Óscar García limpia una cinta, retirándole la carne de la falda. Agarra el hacha y, con la pericia que otorga una operación repetida miles de veces, prepara el chuletero. 25 piezas perfectas. «Comprar carne de calidad de 7 años es cada vez más caro… porque es escasa. La parrilla marca tendencia y la carne se ha puesto de moda. Yo estoy con José Luis Valdivieso, de Cárnicas Valdi, desde el principio; ha crecido con nosotros. Me da la regularidad que busco», dice Óscar García. «Empezamos a servir carne madurada 30 días; ahora la sacamos con 40 o 45 días en cámara», confía.

Fuera, bajo los árboles, empiezan a acomodarse los primeros paseantes. Uno, con el perro bajo las piernas, almuerza chorizo y pimientos verdes mientras una pareja en shorts anda dándose ya el pico bajo uno de los enormes plataneros. Fuera de esta húmeda burbuja, Lorenzo derrite a los paseantes, pero aquí se está en la gloria. Las mesas corridas de la campa se ocupan con grupos de amigos, familias y parejas en un ambiente de romería.

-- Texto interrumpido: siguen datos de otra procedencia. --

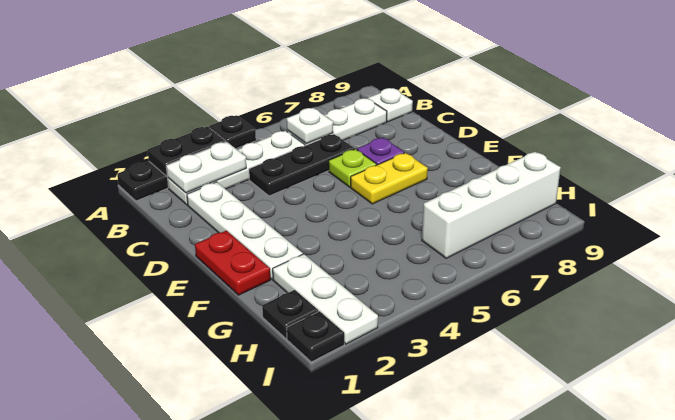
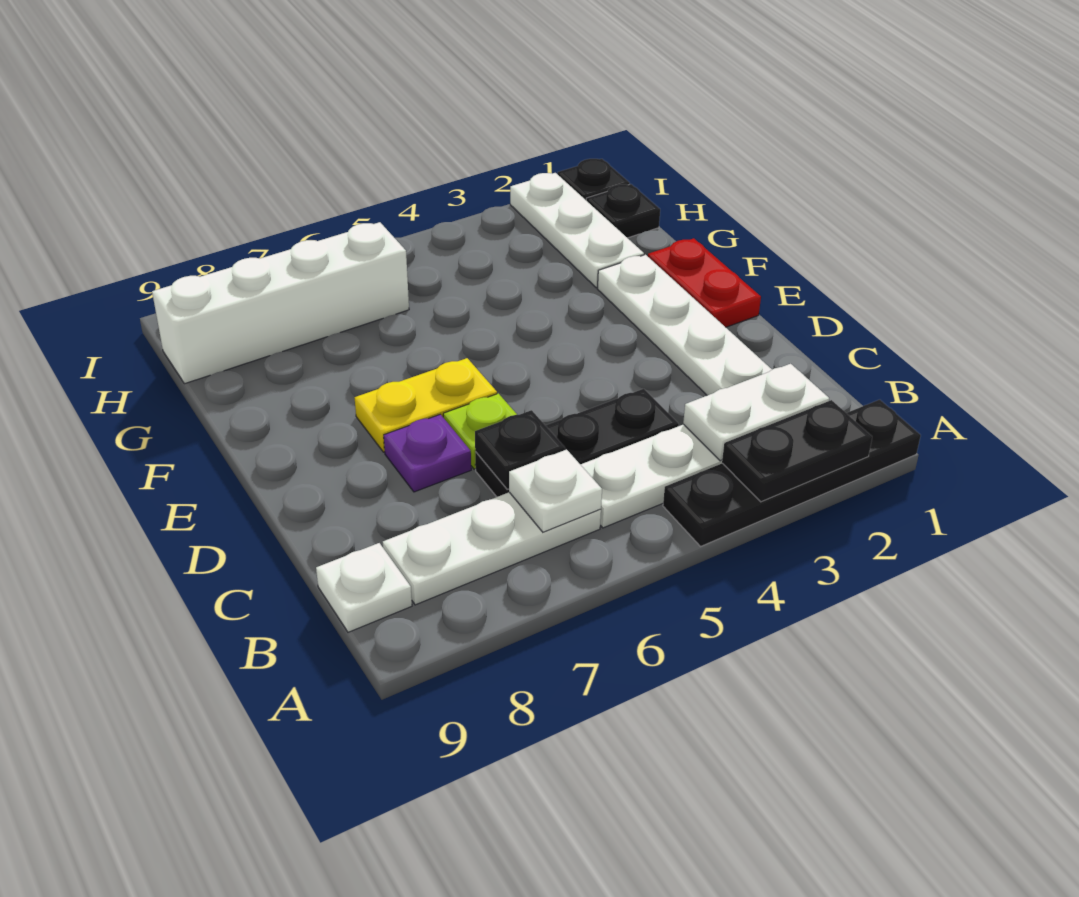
black 1x1 plate [209,115,256,149] -> black 1x1 plate moved to [475,410,565,489]

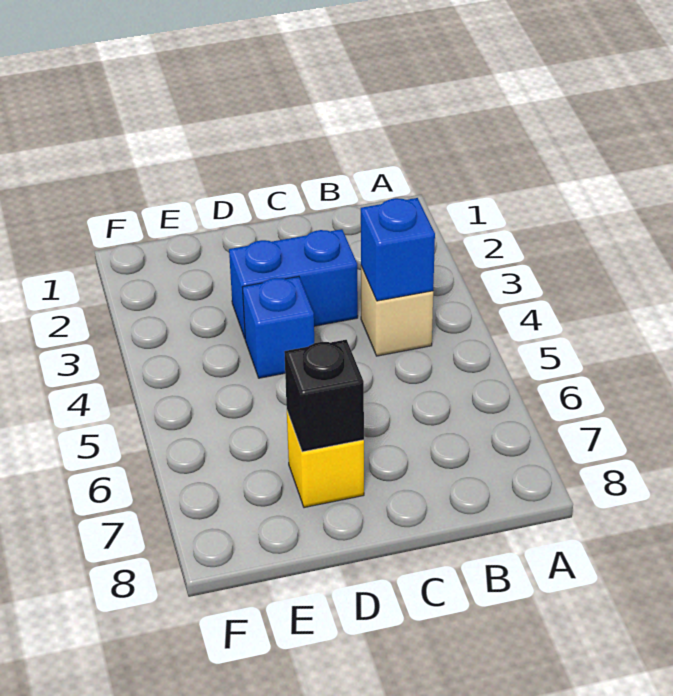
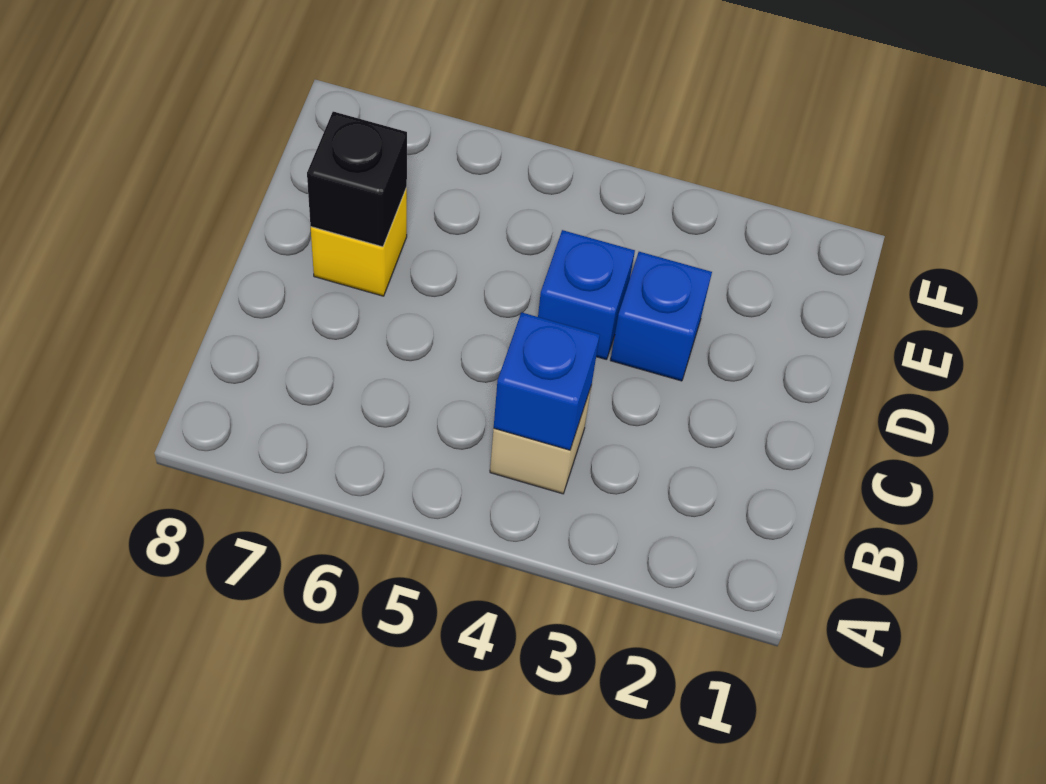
blue 1x2 brick [229,229,358,338] -> blue 1x1 brick [610,252,712,381]

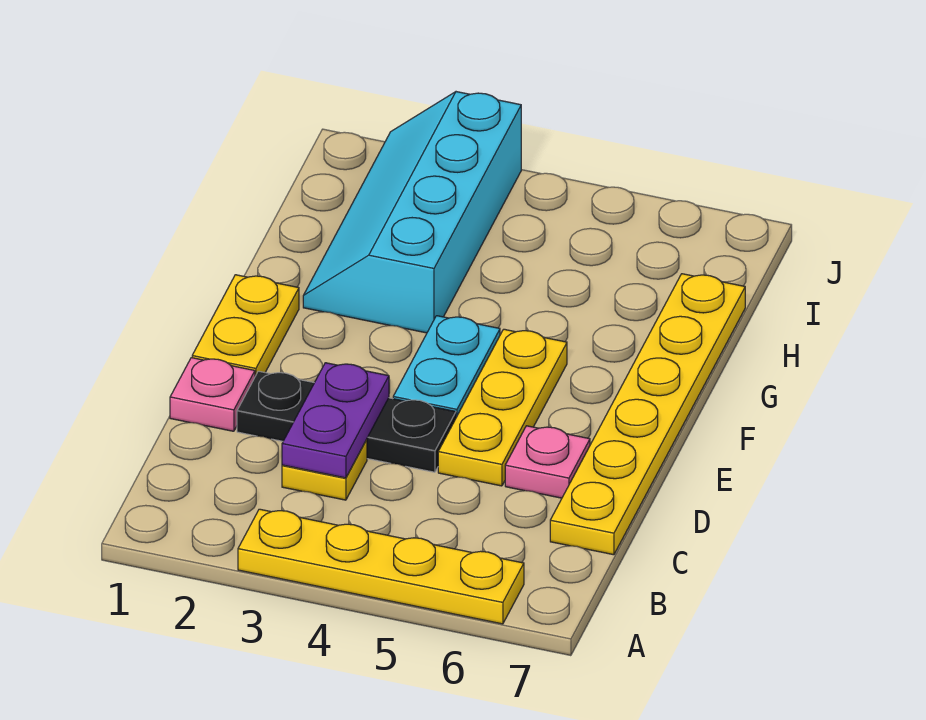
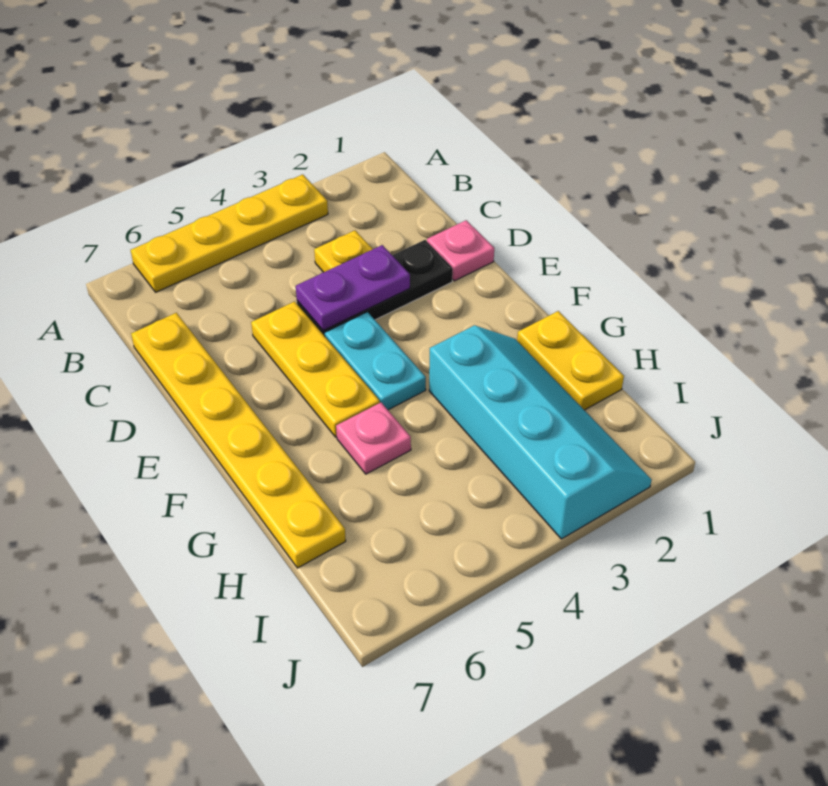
purple 1x2 plate [282,363,389,478] -> purple 1x2 plate turned to [296,245,410,330]
pink 1x1 plate [505,426,590,498] -> pink 1x1 plate moved to [336,403,411,474]
yellow 1x2 plate [192,275,299,376] -> yellow 1x2 plate moved to [517,311,624,410]

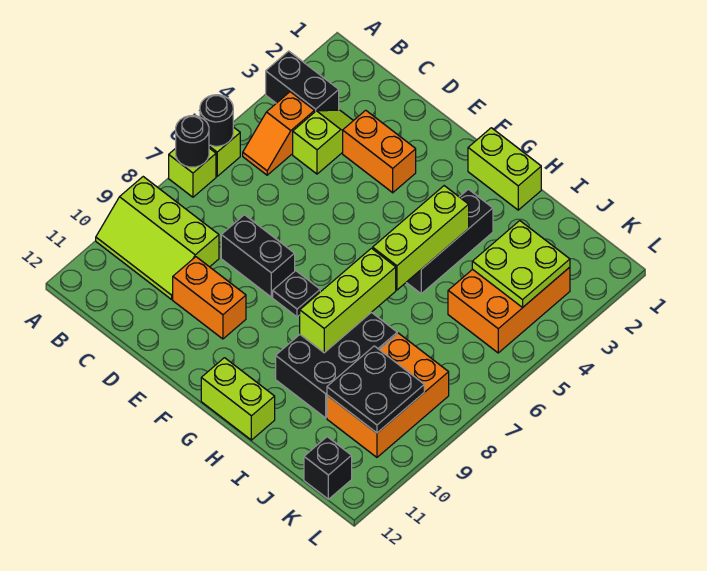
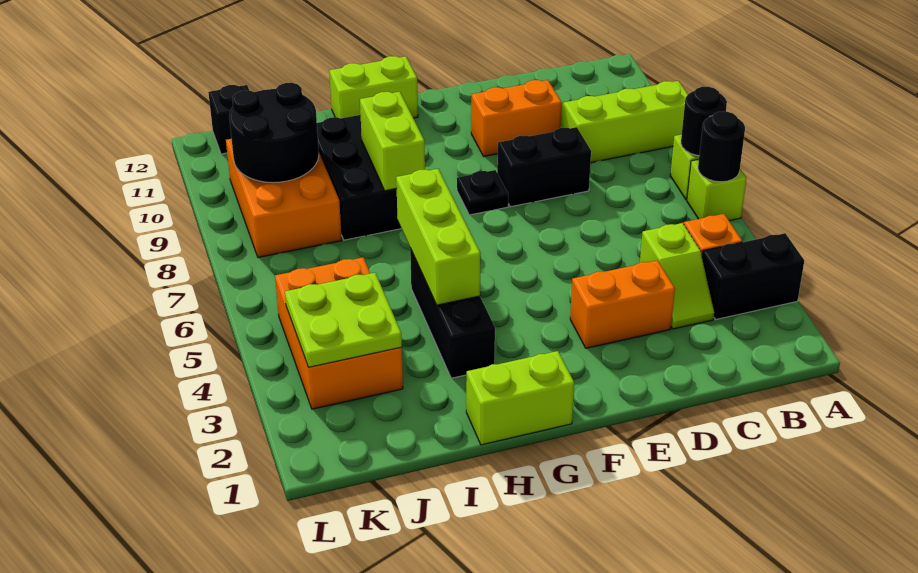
lime 1x3 brick [300,248,396,353] -> lime 1x2 brick [360,92,425,191]
black 2x2 plate [327,346,424,433] -> black 2x2 round brick [229,83,319,183]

«El gran problema que tenemos que afrontar ahora es decir que no», cabecea el cocinero, que emplea a 24 personas. «Hasta julio estamos llenos todos los fines de semana. Es frustrante. Quiero que la gente no se enfade, pero lo llevo fatal, se me queda mal cuerpo».

Vocacional absoluto –su padre Luis Ángel es ingeniero y García optó entre Arquitectura en San Sebastián y la Escuela de Hostelería de Galdakao–, su periplo daría para un biopic. Su esposa Nerea le despide con un beso y un sonoro «¡hasta mañana!» Apenas son las dos, pero el parrillero no regresará a casa hasta bien entrada la madrugada. «Nos conocimos aquí. Era una niña que venía a tomarse un Kas porque vivía en ese caserío de ahí enfrente, el Goizeko Izarra. Ahora es mi mujer», sonríe.

Óscar entró a esta casa, al txakoli donde Simón Lozano vendía su vino joven, en el verano de 1989 tras leer un cartel que buscaba estudiantes en la escuela. Le acompañaba su compañero Fernando Campo (ya fallecido, que sería su socio). «Al principio era un merendero; la gente se traía la comida… Luego, nos ofrecieron la posibilidad de alquilarlo por un precio simbólico. El local estaba muy mal; esto eran las cuadras», dice paseando la vista por el bar. Tras arreglarlo, García trabajó pollos y pimientos, botellines y juegos de rana. «Recorrí todos los grandes asadores –La Gabarra, Baserri Maitea, Indusi, Kerren…– para ver cómo trabajaban la txuleta. Y empecé a hacerlas aquí en 1998. Mi obsesión ha sido siempre formar parrilleros».

Somos un negocio que ha evolucionado con la demanda. La mayoría de nuestros clientes son habituales. Vienen a darse un homenaje. Aquí no tengo ni música ambiental, ni televisión, ni tragaperras. La gente tiene que venir a comer a gusto… y a escuchar los pájaros. Soy como el surfero que busca la ola perfecta. Yo… –apunta– persigo la txuleta perfecta».